Submarine Cemetery, an Ecological Disaster


The Russian submarine cemetery in Andreyeva bay: An ecological disaster on Europe’s doorstep.
At the end of the 1990s, western countries discovered that the Russian Navy, the pride of a beleaguered Soviet Union, was hiding an open nuclear dump. Since then, 25 years of international cooperation and massive Western funding have cleaned up the situation. The worst has been avoided: the leaks have been plugged and the most dangerous elements removed. Despite recent developments in the international context, the decommissioning effort must be maintained and completed.
A remote fjord in the Barents Sea
“Litsa Fjord”: The name is more reminiscent of vast expanses of tundra, ice floes in winter, salmon farming and preserved biodiversity at the world’s end. However, it was there, 34 mi (55 km) away from their border, that the Norwegians realized in the mid-1990s that a major nuclear disaster was threatening them.

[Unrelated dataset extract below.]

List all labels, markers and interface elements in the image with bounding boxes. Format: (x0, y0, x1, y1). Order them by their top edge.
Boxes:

Since the early 1960s, the nuclear ships of the Northern Fleet based in Murmansk, some 30 miles to the east, had been coming there to recharge their nuclear reactors.
For 30 years, the site was covered by the greatest secrecy. However, everything was gradually abandoned. In 1982, the water tightness of the storage pools containing irradiated fuel elements broke in building #5. The elements were hastily moved to a neighbouring building. Nevertheless, highly radioactive fragments remained at the bottom of the pools. This temporary situation has become a permanent one and the displaced fuel elements were buried in concrete.

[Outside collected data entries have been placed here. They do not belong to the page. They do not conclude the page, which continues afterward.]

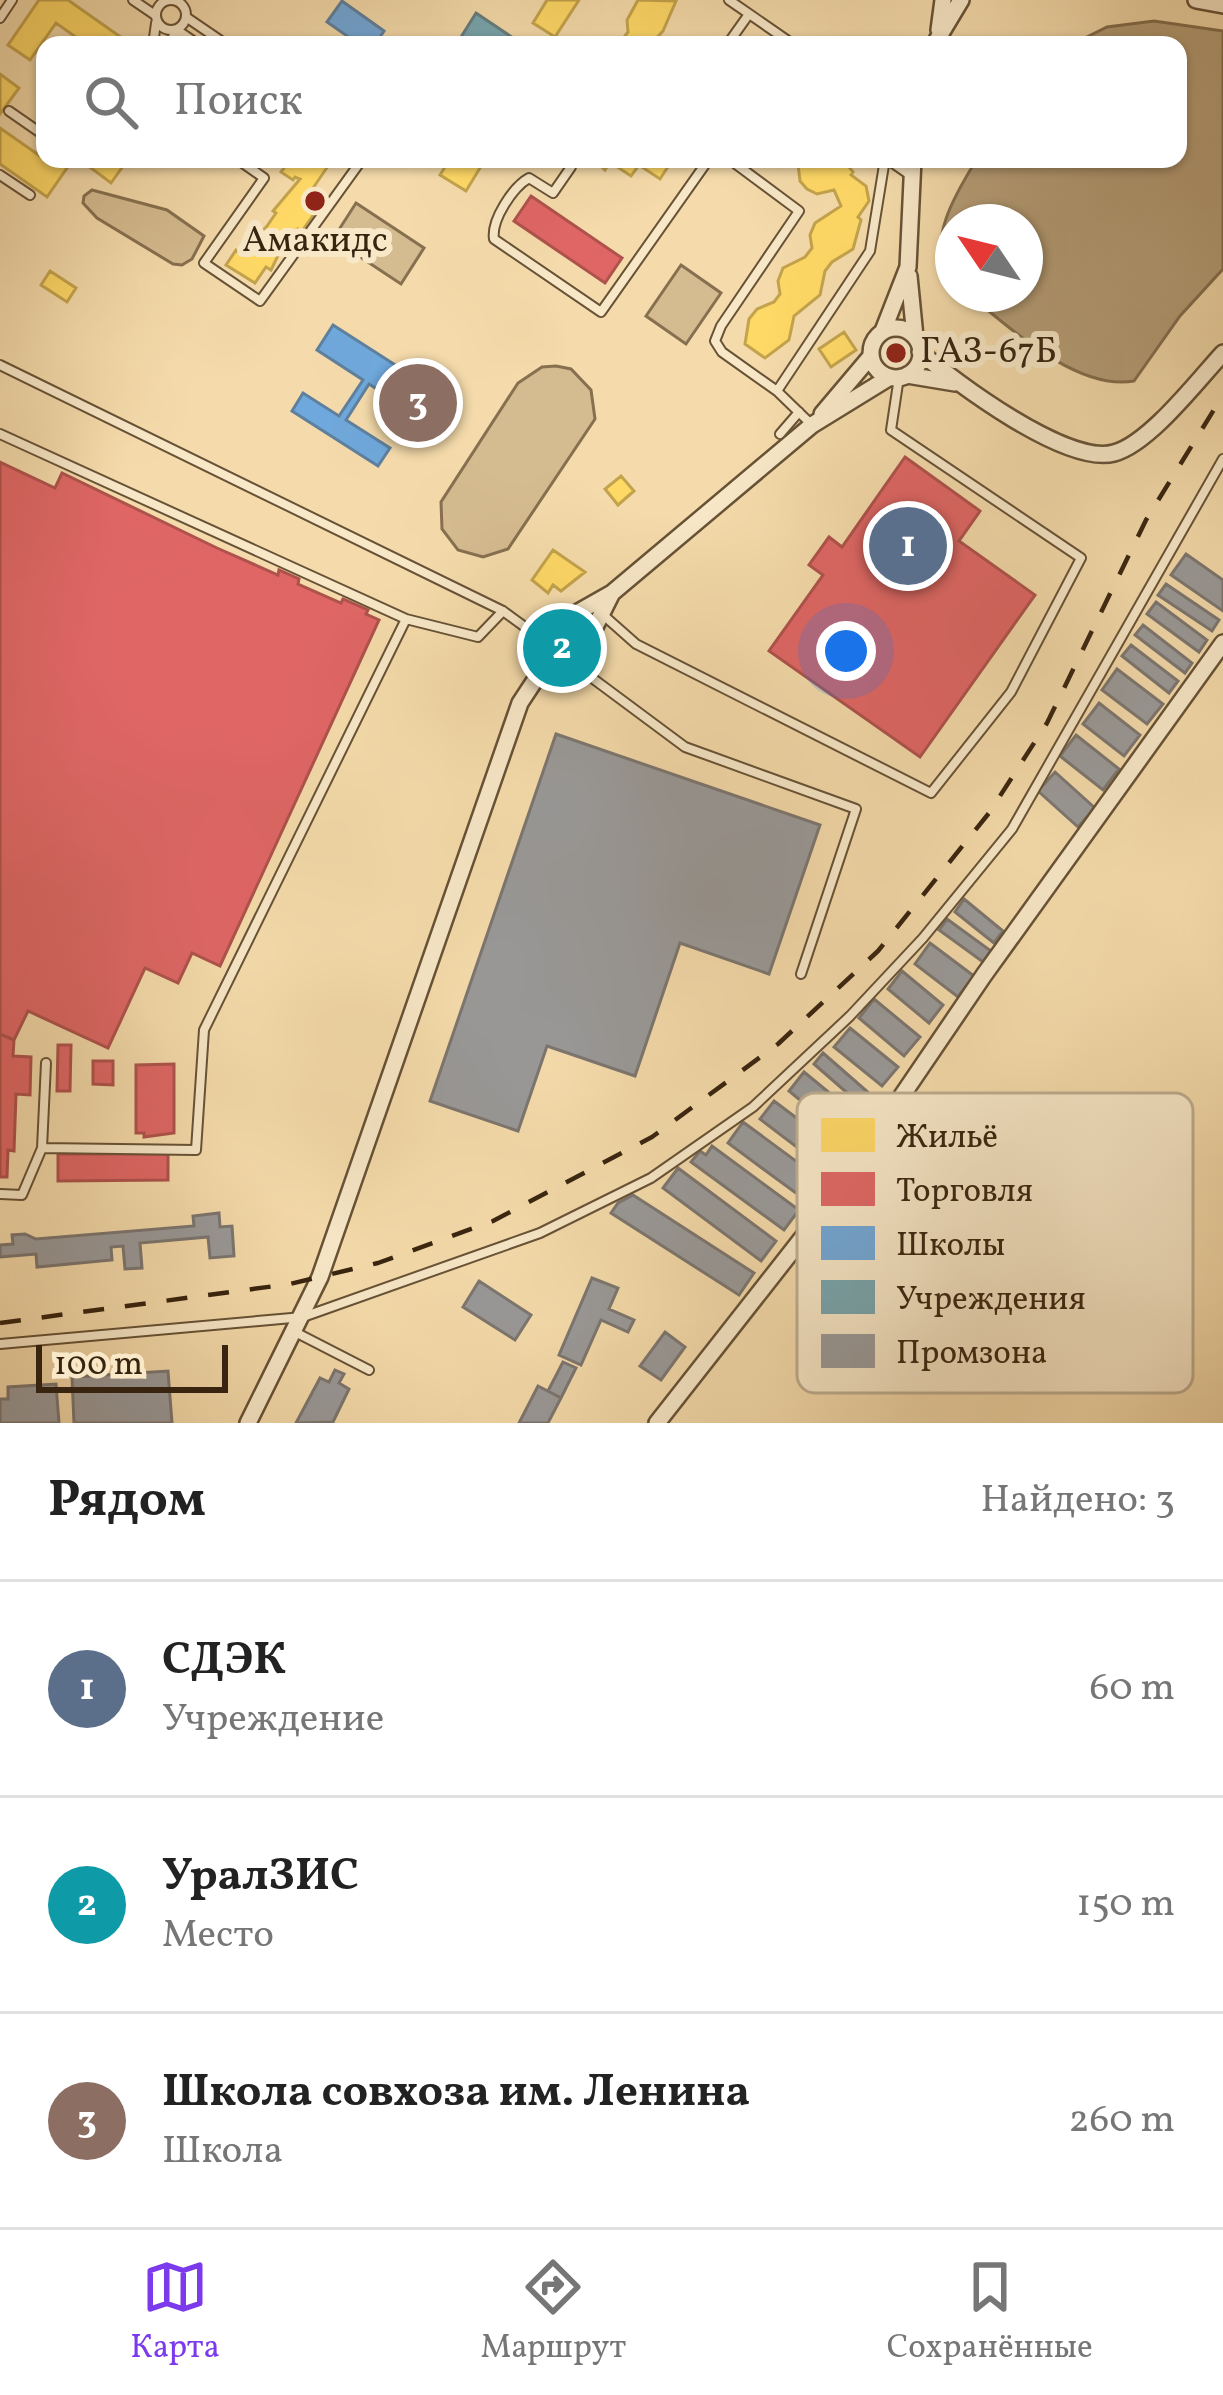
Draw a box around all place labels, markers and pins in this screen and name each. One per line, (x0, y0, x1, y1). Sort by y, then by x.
marker: Амакидс (302, 188, 328, 214)
place label: Амакидс (242, 217, 388, 267)
place label: ГАЗ-67Б (920, 328, 1057, 378)
marker: ГАЗ-67Б (883, 340, 909, 366)
pin: 3 (379, 358, 457, 448)
pin: 1 (869, 501, 947, 591)
pin: 2 (523, 603, 601, 693)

Then a slow drift began, similar to that of the Soviet Union.
When the first foreign observers managed to visit the site in the mid-1990s, there was no storage plan. Some of the containers were stored in the open air, facing one of the harshest climates in the world.

Lies and blindness to ecological disaster
The first battle was to overcome the taboo of secrecy: in 1996, the first Russians engineers who tried to denounce this ecological disaster were arrested and imprisoned for espionage.

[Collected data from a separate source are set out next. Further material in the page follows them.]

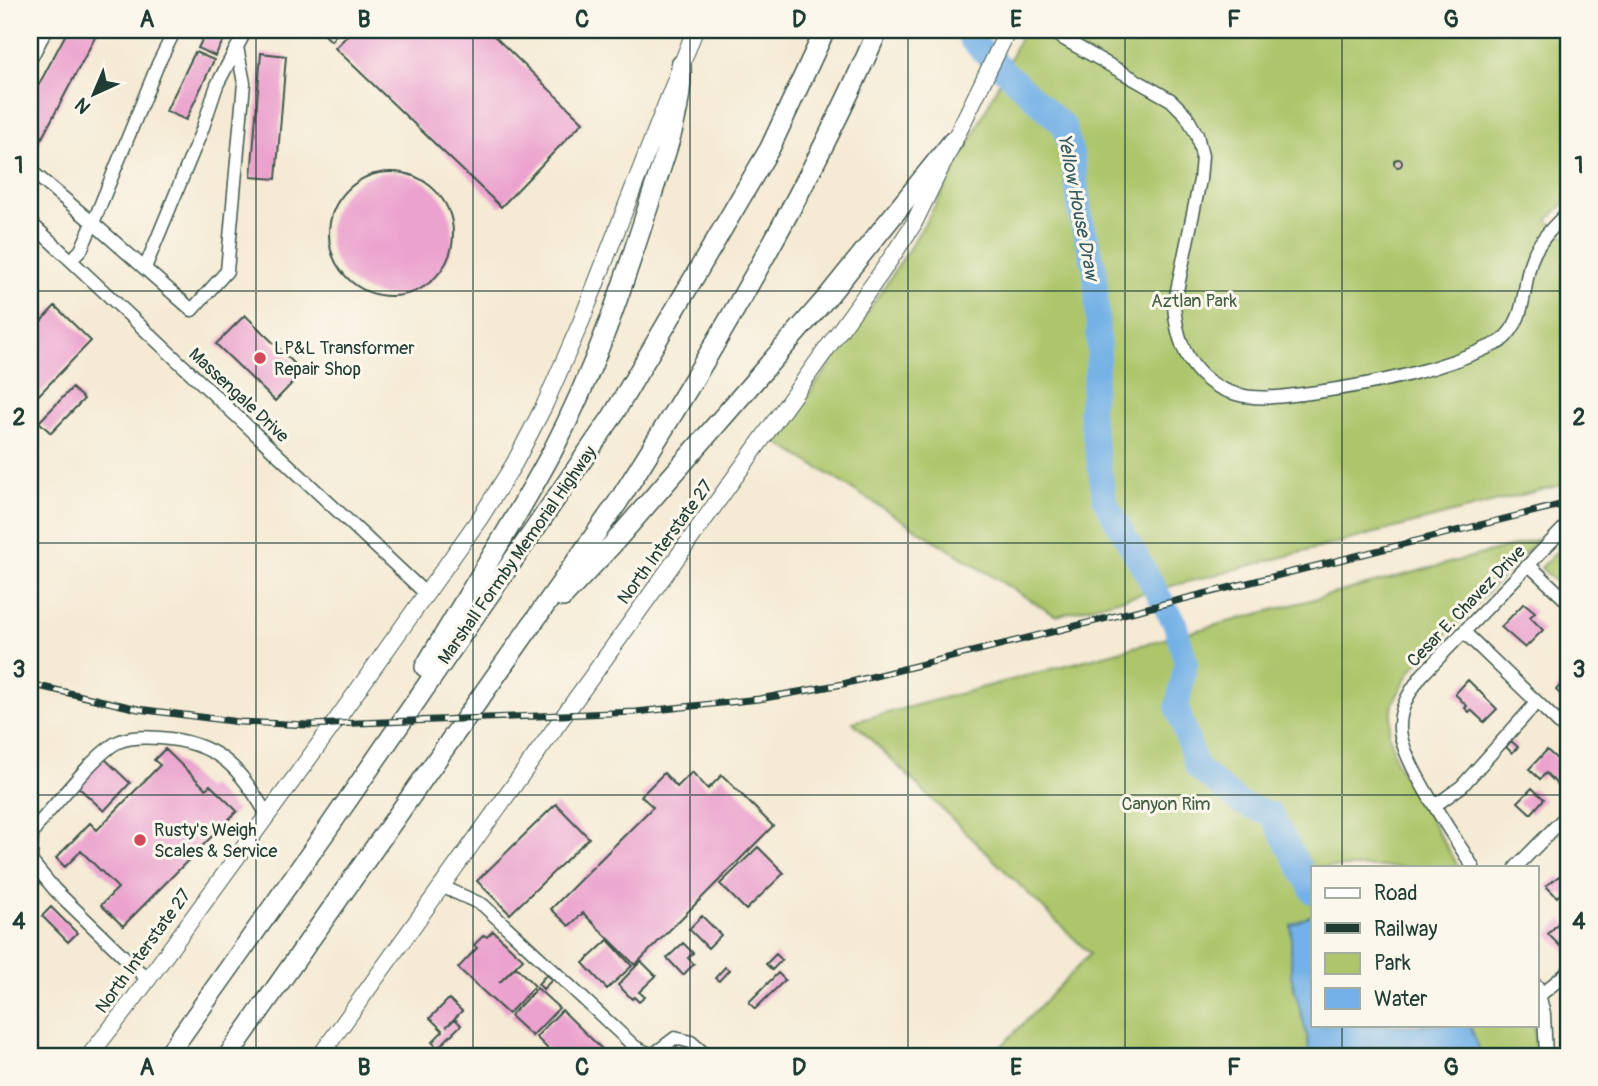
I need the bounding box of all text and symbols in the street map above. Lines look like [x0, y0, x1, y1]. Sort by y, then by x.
text: A [140, 5, 155, 34]
text: B [357, 5, 371, 34]
text: C [575, 5, 589, 34]
text: D [792, 5, 806, 34]
text: E [1010, 5, 1022, 34]
text: F [1227, 5, 1241, 34]
text: G [1443, 5, 1459, 34]
north arrow [60, 60, 130, 130]
text: N [70, 92, 96, 119]
water label: Yellow House Draw [1052, 132, 1105, 285]
text: 1 [15, 151, 24, 180]
text: 1 [1575, 151, 1584, 180]
park label: Aztlan Park [1151, 290, 1237, 313]
place label: LP&L Transformer Repair Shop [274, 337, 415, 381]
street label: Massengale Drive [184, 343, 294, 448]
marker: LP&L Transformer Repair Shop [252, 350, 268, 366]
text: 2 [13, 403, 26, 432]
text: 2 [1573, 403, 1586, 432]
street label: Marshall Formby Memorial Highway [433, 441, 602, 669]
street label: North Interstate 27 [613, 475, 719, 609]
street label: Cesar E. Chavez Drive [1402, 541, 1530, 672]
text: 3 [13, 655, 25, 684]
text: 3 [1573, 655, 1585, 684]
park label: Canyon Rim [1121, 793, 1211, 816]
place label: Rusty's Weigh Scales & Service [154, 819, 278, 863]
marker: Rusty's Weigh Scales & Service [132, 832, 148, 848]
legend [1311, 866, 1538, 1026]
text: Road [1374, 880, 1418, 907]
street label: North Interstate 27 [91, 884, 197, 1018]
text: 4 [12, 907, 26, 936]
text: 4 [1572, 907, 1586, 936]
text: Railway [1374, 916, 1438, 943]
text: Park [1374, 950, 1411, 977]
text: Water [1374, 986, 1428, 1013]
text: A [140, 1053, 155, 1082]
text: B [357, 1053, 371, 1082]
text: C [575, 1053, 589, 1082]
text: D [792, 1053, 806, 1082]
text: E [1010, 1053, 1022, 1082]
text: F [1227, 1053, 1241, 1082]
text: G [1443, 1053, 1459, 1082]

But the powerful Soviet Navy, which then operated more than 245 nuclear submarines, had to admit its secret: the Andreyeva site contained more than a hundred used nuclear cores, 22,000 fuel elements, half of which were damaged or leaking, 600,349 ft3 (17,000 m3) of solid nuclear waste and 45,909 ft3 (1,300 m3) of liquid nuclear waste!
The concentration of fuel elements was so high that experts feared the start of an unexpected and uncontrollable chain reaction.

International determination pays off
While the Russian sailors had to beg for food in the absence of pay, the international community, led by Norway, mobilized to manage and finance the dismantling of this floating Chernobyl.
On the Russian side, the navy was relinquished and the case was entrusted to Rosatom.
The challenge was considerable, since the waste had to be transported 1,900 mi (3,000 km) south to the Urals, to the Mayak dismantling plant.
Under the European Bank for Reconstruction and Development’s leadership, the western nations participated both financially and through their expertise: France designed the system to remove the fuel elements from the site, Italy invented a dedicated ship to carry them to the port of Murmansk, from where they would be evacuated by train.
In June 2017, the first train left for Mayak dismantling plant. It would be followed by others, at a rate of 3 or 4 per year, each of them transporting nearly 600 fuel elements.

Maintain the effort despite international tensions
Today, the dismantling process is still on-going. In October 2021, it is estimated that half of the stockpile had been removed. Yet, the process is now entering the most dangerous phase, that is, the removal of the most damaged elements. Continued international assistance is still needed to complete the clean-up of the area. After the Andreyeva waste, some environment-threatening wrecked submarines must be dealt with in the Barents Sea, such as the Komsomolets, which sank following a fire in April 1989, or the K159, which was accidentally sunk during a tow in 2003.
Let us hope that despite the isolation it is currently experiencing, the Russian government will leave the door open to international aids, aiming above all for the Greater good and the preservation of the environment for future generations.